EXERCISE OBJECTIVE: Please print the line that holds "4 minutos de leitura" and each line after it to the end of the data, word for word, without any pictures.

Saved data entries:
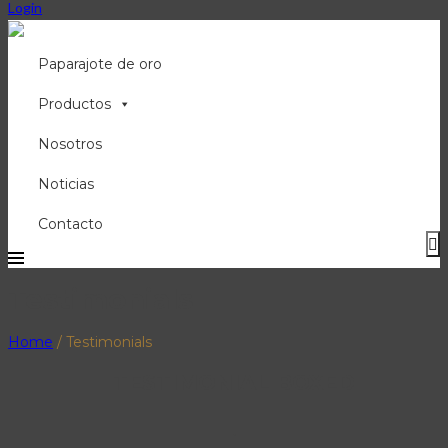
Login
Paparajote de oro
Productos
Nosotros
Noticias
Contacto
Testimonials
Home
/
Testimonials
TESTIMONIAL BOXED
.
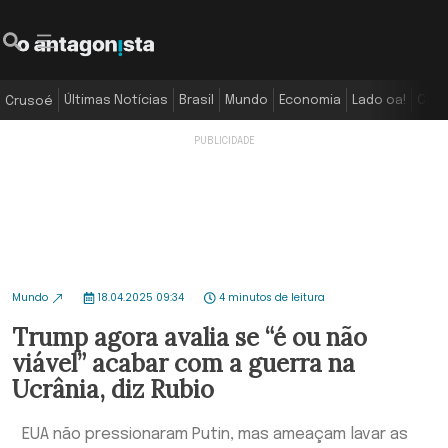
Últimas Notícias
Brasil
Mundo
Economia
Lado oa!
Colu
Crusoé
Mundo
18.04.2025 09:34
4 minutos de leitura
Trump agora avalia se “é ou não
viável” acabar com a guerra na
Ucrânia, diz Rubio
EUA não pressionaram Putin, mas ameaçam lavar as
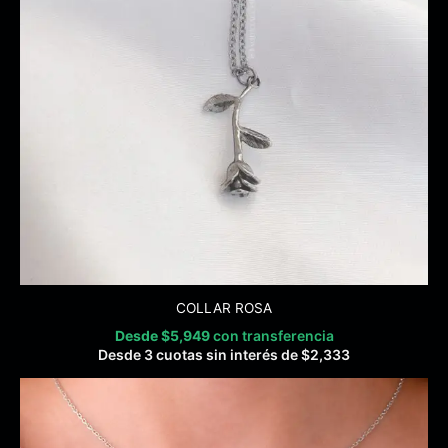
COLLAR ROSA
Desde
$
5,949
con transferencia
Desde 3 cuotas sin interés de
$
2,333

RESULT OF THIS TASK:
4 minutos de leitura
Trump agora avalia se “é ou não
viável” acabar com a guerra na
Ucrânia, diz Rubio
EUA não pressionaram Putin, mas ameaçam lavar as
COLLAR ROSA
Desde
$
5,949
con transferencia
Desde 3 cuotas sin interés de
$
2,333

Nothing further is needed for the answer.